Why rich people are more likely to lie, cheat and steal
What is about money that makes people do bad things?
It seems a fair question when the news is dominated by misdeeds of the rich and powerful. The Paul Manafort trialrevealed details of his alleged crimes: defrauding banks out of tens of millions of dollars, evading taxes by stashing huge sums in offshore accounts and using riches earned through unregistered work for foreign governments to buy US$15,000 ostrich and python jackets.
Manafort’s deputy Rick Gates testified about the small fortune he embezzled and spent on his globe-trotting infidelities. Also in the news recently, Rep. Chris Collins was charged with insider trading. Scandals have shown Trump’s cabinet members flouting government rules and ethics for private jet rides, $31,000 dining table sets, $43,000 soundproof booths and questionable business trips abroad.
“To researchers who study wealth and power, it’s dismaying but not surprising because it tracks so closely with our findings. The effect of power is sadly one of the most reliable laws of human behaviour,” said Dacher Keltner, a psychologist at the University of California, Berkeley, who has spent decades studying wealth, power and privilege.

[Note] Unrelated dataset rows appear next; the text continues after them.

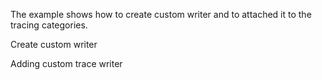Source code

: The example shows how to create custom writer and to attached it to the tracing categories.

Create custom writer
<snippet id='trace-create-custom-writer'/>
<snippet id='trace-create-custom-writer-ts'/>

Adding custom trace writer
<snippet id='trace-add-custom-writer'/>
<snippet id='trace-add-custom-writer-ts'/>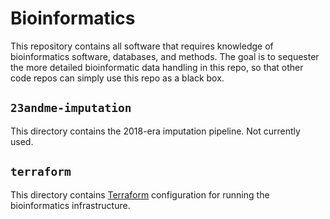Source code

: # Bioinformatics

This repository contains all software that requires knowledge of
bioinformatics software, databases, and methods. The goal is to
sequester the more detailed bioinformatic data handling in this repo,
so that other code repos can simply use this repo as a black box.


## `23andme-imputation`

This directory contains the 2018-era imputation pipeline. Not currently used.


## `terraform`

This directory contains [Terraform](https://www.terraform.io/) configuration for running the bioinformatics infrastructure.

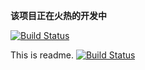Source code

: **该项目正在火热的开发中**

[![Build Status](https://travis-ci.org/cs2002/try.svg?branch=master)](https://travis-ci.org/cs2002/try)

This is readme.
[![Build Status](https://www.travis-ci.org/cs2002/try.svg?branch=master)](https://www.travis-ci.org/cs2002/try)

Six years ago, Keltner and Paul Piff published influential innovative experiments that confirmed many of our worst assumptions about the rich and the corrupting power of wealth.
In one experiment, the researchers stationed themselves at a busy intersection with four-way stop signs and tracked the model of every car whose driver cut off others instead of waiting their turn. People driving expensive cars — like a brand new Mercedes — were four times more likely to ignore right-of-way laws than those in cheap cars.
“It told us that there’s something about wealth and privilege that makes you feel like you’re above the law, that allows you to treat others like they don’t exist,” Keltner said.